[Chart interpretation exercises]
◇ ◇ ◇ ◇

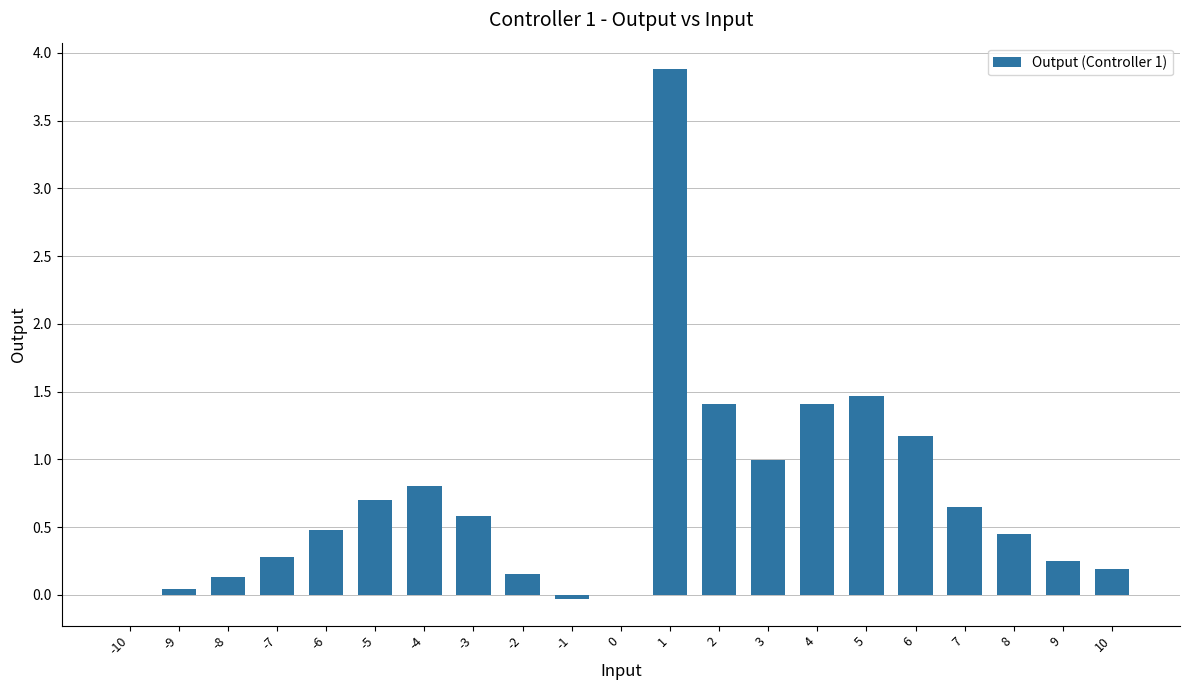

What is the change in value from -4 to 0?

-0.8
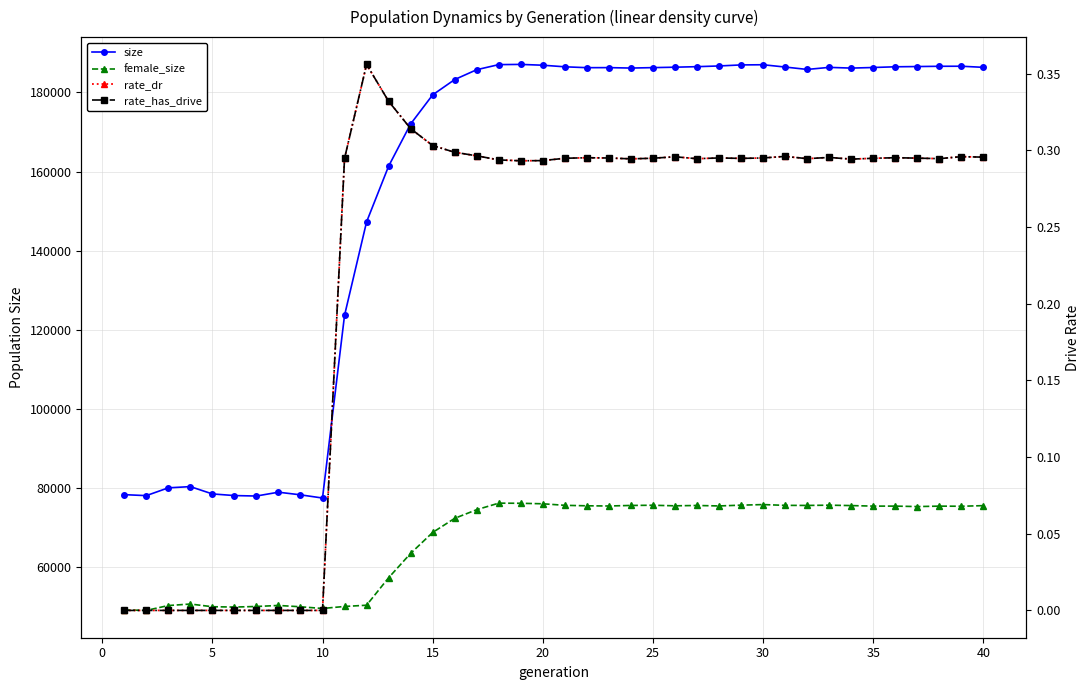

Reading right to left, list all the values displayed in this chart.

size: 186345.0	186628.0	186614.0	186547.0	186486.0	186306.0	186156.0	186338.0	185817.0	186423.0	187002.0	186957.0	186695.0	186517.0	186382.0	186275.0	186165.0	186275.0	186261.0	186483.0	186882.0	187088.0	187033.0	185749.0	183257.0	179382.0	172024.0	161343.0	147254.0	123625.0	77447.0	78255.0	78924.0	77955.0	78070.0	78486.0	80334.0	80024.0	78054.0	78303.0
female_size: 75525.0	75369.0	75400.0	75285.0	75406.0	75404.0	75540.0	75640.0	75575.0	75594.0	75793.0	75645.0	75445.0	75567.0	75479.0	75622.0	75573.0	75434.0	75483.0	75605.0	75995.0	76118.0	76153.0	74501.0	72311.0	68739.0	63448.0	57285.0	50343.0	50032.0	49521.0	49951.0	50288.0	50027.0	49880.0	49966.0	50647.0	50262.0	49030.0	49152.0
rate_dr: 0.3	0.3	0.3	0.3	0.3	0.3	0.3	0.3	0.3	0.3	0.3	0.3	0.3	0.3	0.3	0.3	0.3	0.3	0.3	0.3	0.3	0.3	0.3	0.3	0.3	0.3	0.3	0.3	0.4	0.3	0.0	0.0	0.0	0.0	0.0	0.0	0.0	0.0	0.0	0.0
rate_has_drive: 0.3	0.3	0.3	0.3	0.3	0.3	0.3	0.3	0.3	0.3	0.3	0.3	0.3	0.3	0.3	0.3	0.3	0.3	0.3	0.3	0.3	0.3	0.3	0.3	0.3	0.3	0.3	0.3	0.4	0.3	0.0	0.0	0.0	0.0	0.0	0.0	0.0	0.0	0.0	0.0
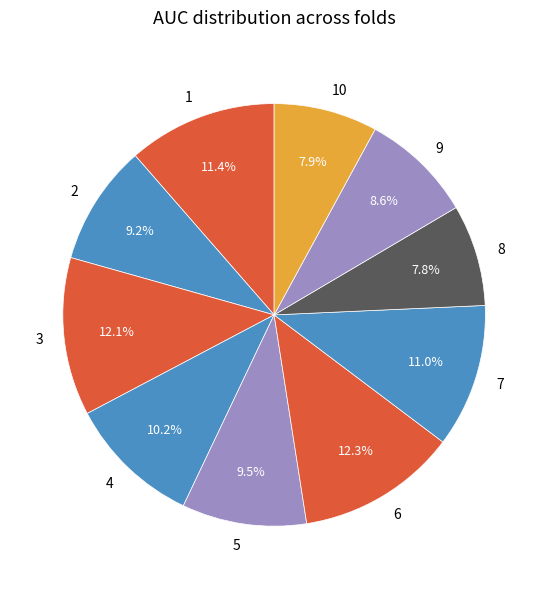

Is there a majority slice in this chart?

No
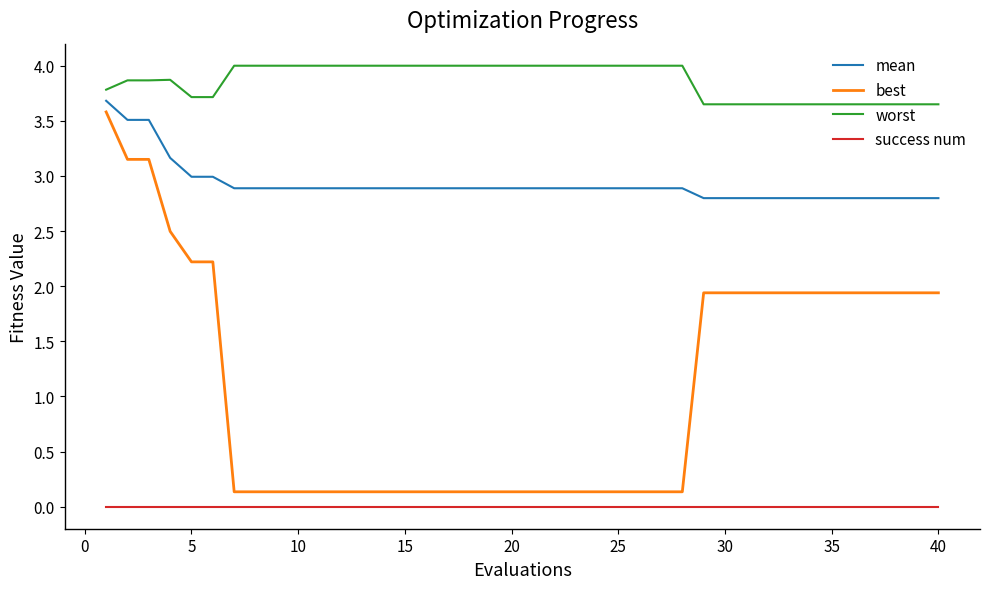

True or false: best and success num intersect in this chart.

False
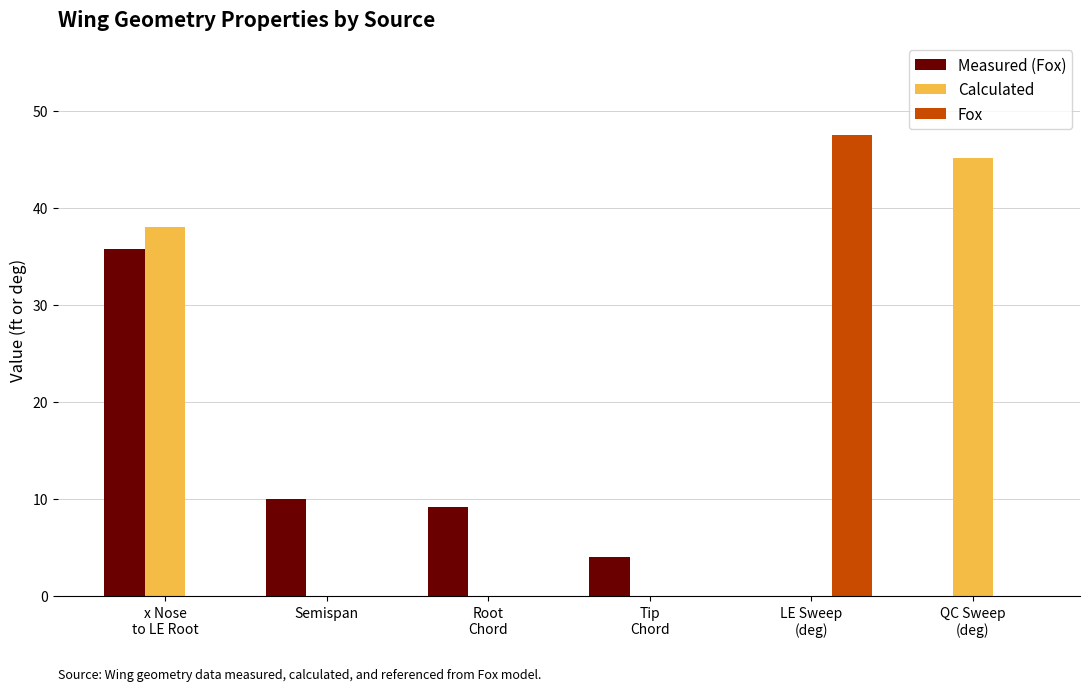

Which series changed the most between Root
Chord and Tip
Chord?

Measured (Fox)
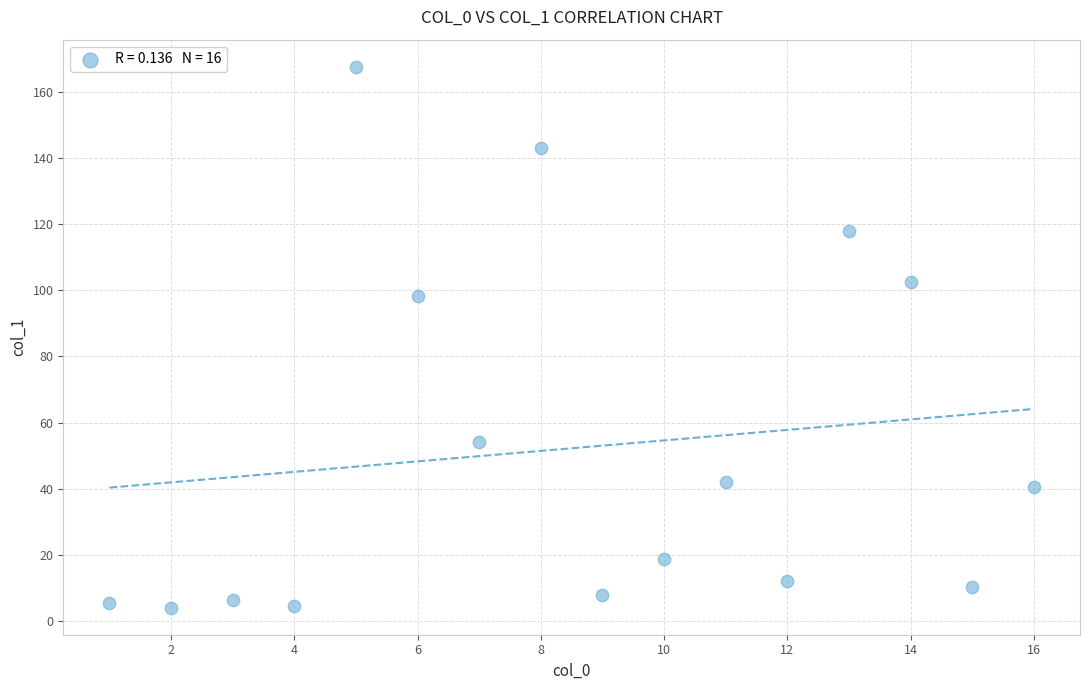

What is the range of Y values (max minus min)?

163.4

◇ ◇ ◇ ◇

■ TASK DESCRIPTION ■
Copy all of the lines above word for word, leaving out the pictures.

■ PROBLEM SOLUTION ■
What is the change in value from -4 to 0?

-0.8

Reading right to left, list all the values displayed in this chart.

size: 186345.0	186628.0	186614.0	186547.0	186486.0	186306.0	186156.0	186338.0	185817.0	186423.0	187002.0	186957.0	186695.0	186517.0	186382.0	186275.0	186165.0	186275.0	186261.0	186483.0	186882.0	187088.0	187033.0	185749.0	183257.0	179382.0	172024.0	161343.0	147254.0	123625.0	77447.0	78255.0	78924.0	77955.0	78070.0	78486.0	80334.0	80024.0	78054.0	78303.0
female_size: 75525.0	75369.0	75400.0	75285.0	75406.0	75404.0	75540.0	75640.0	75575.0	75594.0	75793.0	75645.0	75445.0	75567.0	75479.0	75622.0	75573.0	75434.0	75483.0	75605.0	75995.0	76118.0	76153.0	74501.0	72311.0	68739.0	63448.0	57285.0	50343.0	50032.0	49521.0	49951.0	50288.0	50027.0	49880.0	49966.0	50647.0	50262.0	49030.0	49152.0
rate_dr: 0.3	0.3	0.3	0.3	0.3	0.3	0.3	0.3	0.3	0.3	0.3	0.3	0.3	0.3	0.3	0.3	0.3	0.3	0.3	0.3	0.3	0.3	0.3	0.3	0.3	0.3	0.3	0.3	0.4	0.3	0.0	0.0	0.0	0.0	0.0	0.0	0.0	0.0	0.0	0.0
rate_has_drive: 0.3	0.3	0.3	0.3	0.3	0.3	0.3	0.3	0.3	0.3	0.3	0.3	0.3	0.3	0.3	0.3	0.3	0.3	0.3	0.3	0.3	0.3	0.3	0.3	0.3	0.3	0.3	0.3	0.4	0.3	0.0	0.0	0.0	0.0	0.0	0.0	0.0	0.0	0.0	0.0

Is there a majority slice in this chart?

No

True or false: best and success num intersect in this chart.

False

Which series changed the most between Root
Chord and Tip
Chord?

Measured (Fox)

What is the range of Y values (max minus min)?

163.4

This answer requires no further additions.